Sarah ultimately agrees to help Benji obtain the real identities of all the young spies from her agency. However, she retains confidence that once her fellow agents become aware that corporations do bad things, they will make it right. She acts on this belief, and, as the credits roll, we learn that her confidence has been vindicated.

One imagines this is the outcome the filmmakers would find most pleasing, but it is thoroughly at odds with the thrust of the story they have told. In this alternative reality, there is nothing to fight for. Corporate crimes are simply misunderstandings.

The filmmakers’ musings indicate some of the problems. Of the film’s title, Batmanglij (born in France to Iranian parents) says: “‘The East’ is ... the East Coast, which is like something in our American collective consciousness—New England, tony, center of power. The Wicked Witch of the East in the Oz mythology was the bad witch because the book was about how the Midwest was getting screwed over by the east, by Washington. And then of course we have the Middle East or the Far East, which is seen as different or other. The ultimate Other. So, it’s funny that this word means two things, and I thought that was an interesting name for a resistance group that is combined of kids from New England who want to make themselves the Other.”
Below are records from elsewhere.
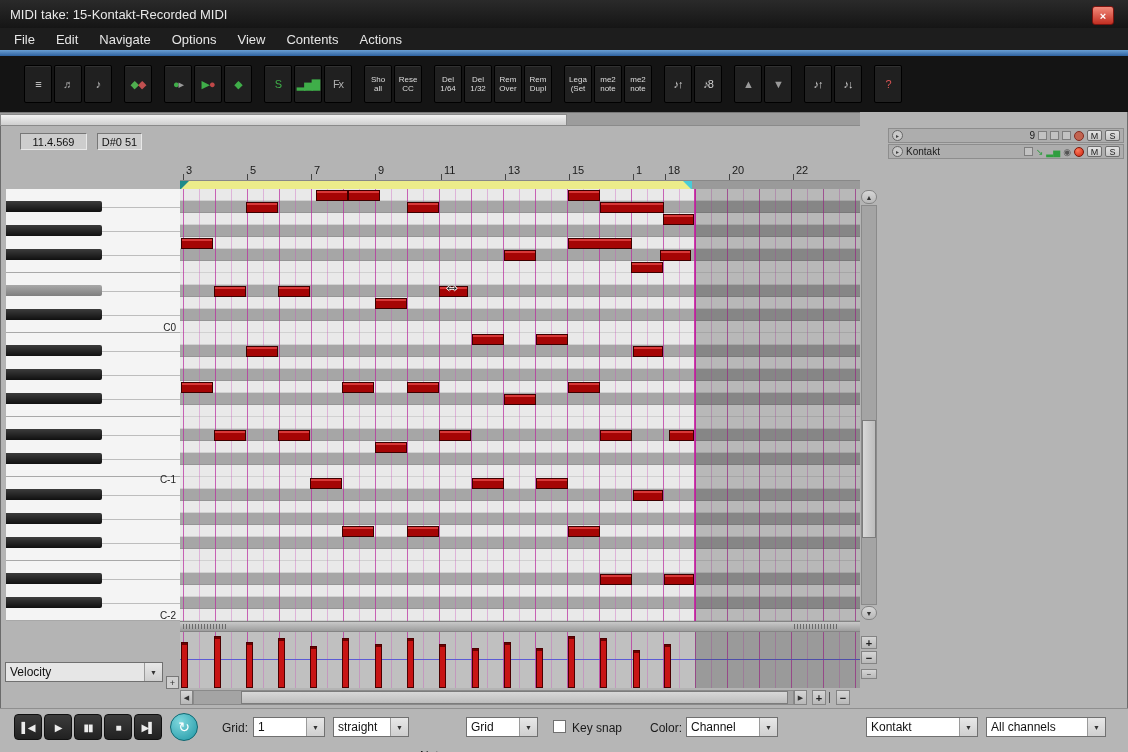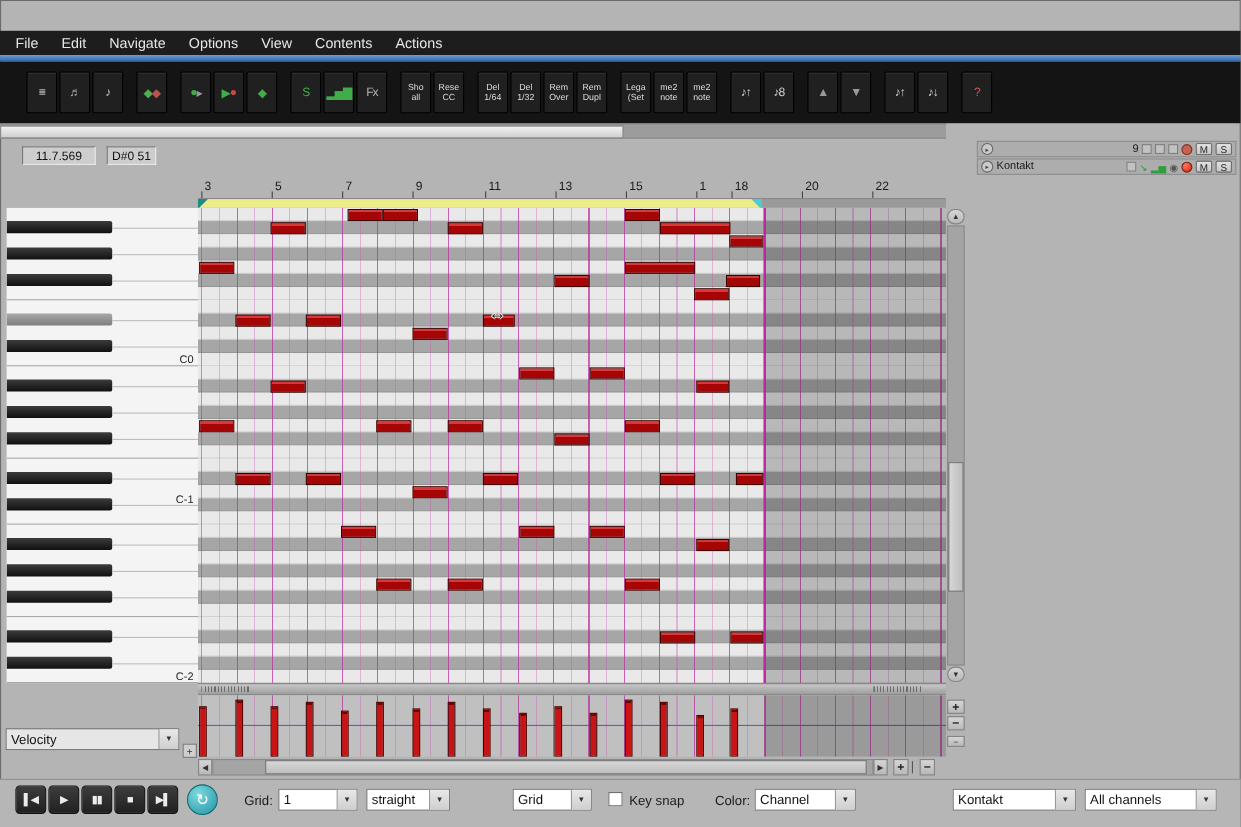"MIDI take: 15-Kontakt-Recorded MIDI" div.titlebar { html: none -> <div> <span>MIDI take: 15-Kontakt-Recorded MIDI</span> <div> <span>×</span> </div> </div> }
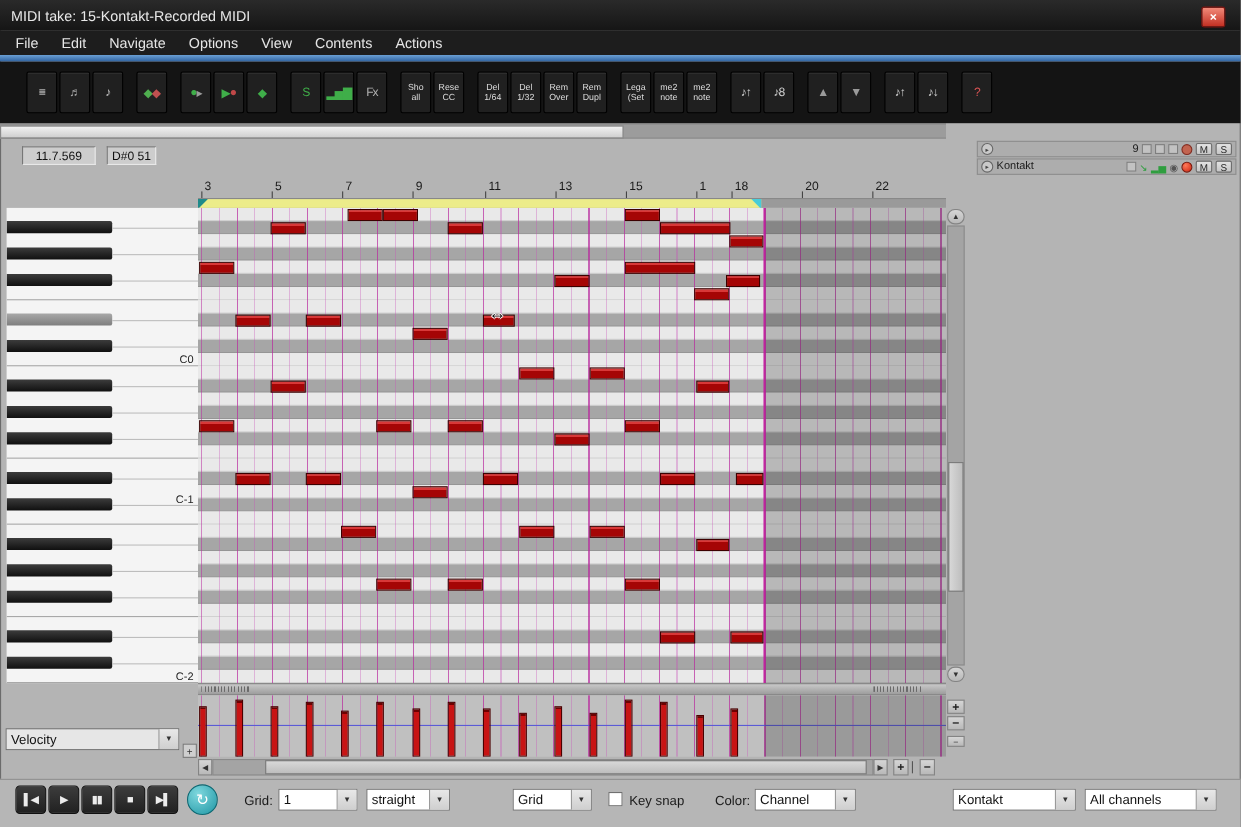"11.7.569" div.infobox { text: 11.7.569 -> 11.4.569 }
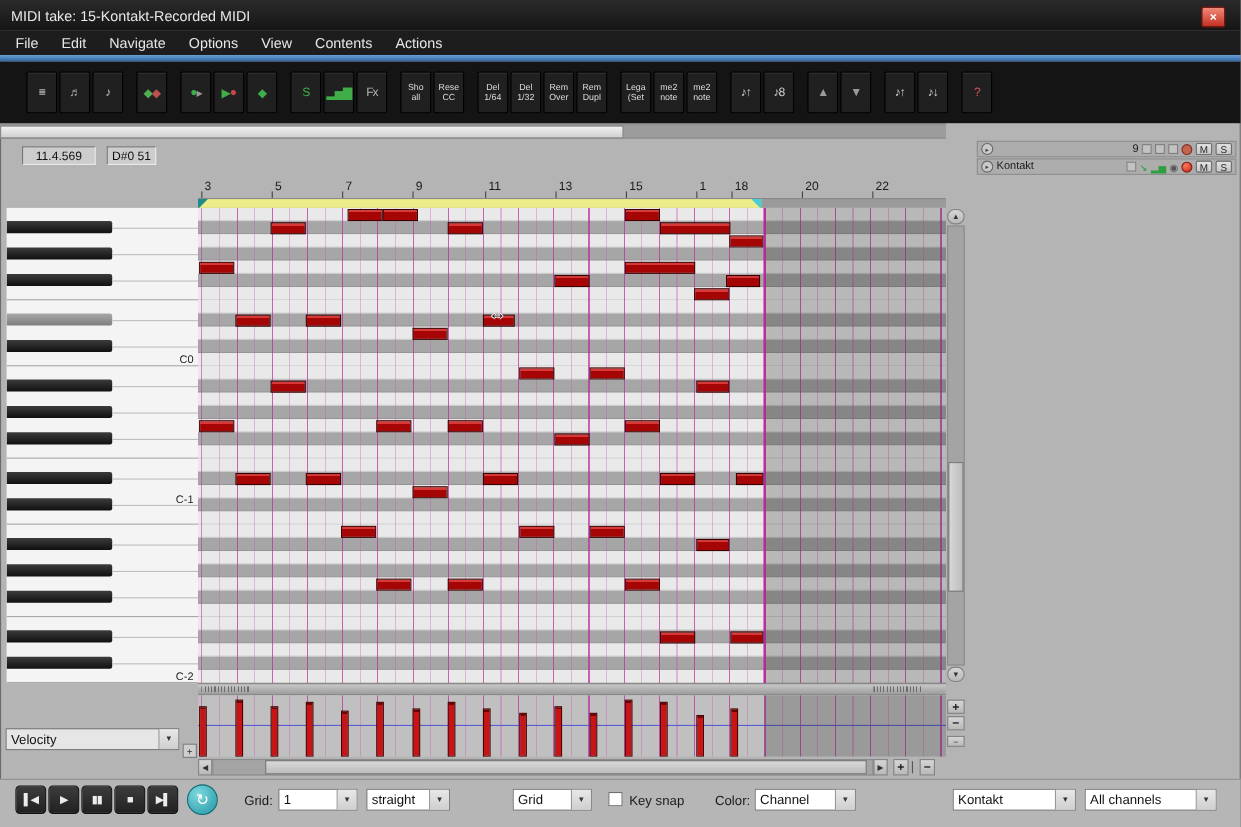"C-1" div.klabel { top: 260px -> 285px }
In another interview, Batmanglij is a little more down to earth, noting that the filmmakers were fascinated by anarchy as “a dramatic vehicle for us to talk about how frustrated people are. People are frustrated all over the country whether they’re in Oklahoma or Oregon or San Diego or San Francisco or LA or DC or New York or Omaha or wherever.” Unfortunately, the film does not touch on this frustration in any substantive manner.

It relies instead, far too often, on identity politics clichés and bargain basement psychologizing. Virtually every “evil-doer” is a white man—or occasionally a white woman—and the roots of terrorism are reduced to a young woman’s “father issues.” Liberation is identified with bathing naked in a river as a group, dressing like a hobo out of the 1930s, playing blue grass music in a boxcar or playing spin the bottle (!).

Marling explains how she and Batmanglij conceived of the script through their experiences together as “freegans”: “We wanted to have some adventure, and we didn’t have any money. We learned to hop trains, we learned to sleep on rooftops, we learned to claim the space that feels so private. We joined this anarchist collective.”

This may help explain why the characters who inhabit The East don’t ring true. The filmmakers’ understanding of the radical “left” is not based on significant research or even an important immersion, but rather on their brief personal experiences with largely apolitical lifestyle movements—not unlike the “hippies” of yore.

Onto this bohemian social type they unnaturally graft the intensity and discipline of a radical terrorist movement and present the human results as “revolutionaries,” so persuasive that a right-wing FBI agent is ready to convert, virtually overnight.

The subject deserves—and will find—a far more serious treatment.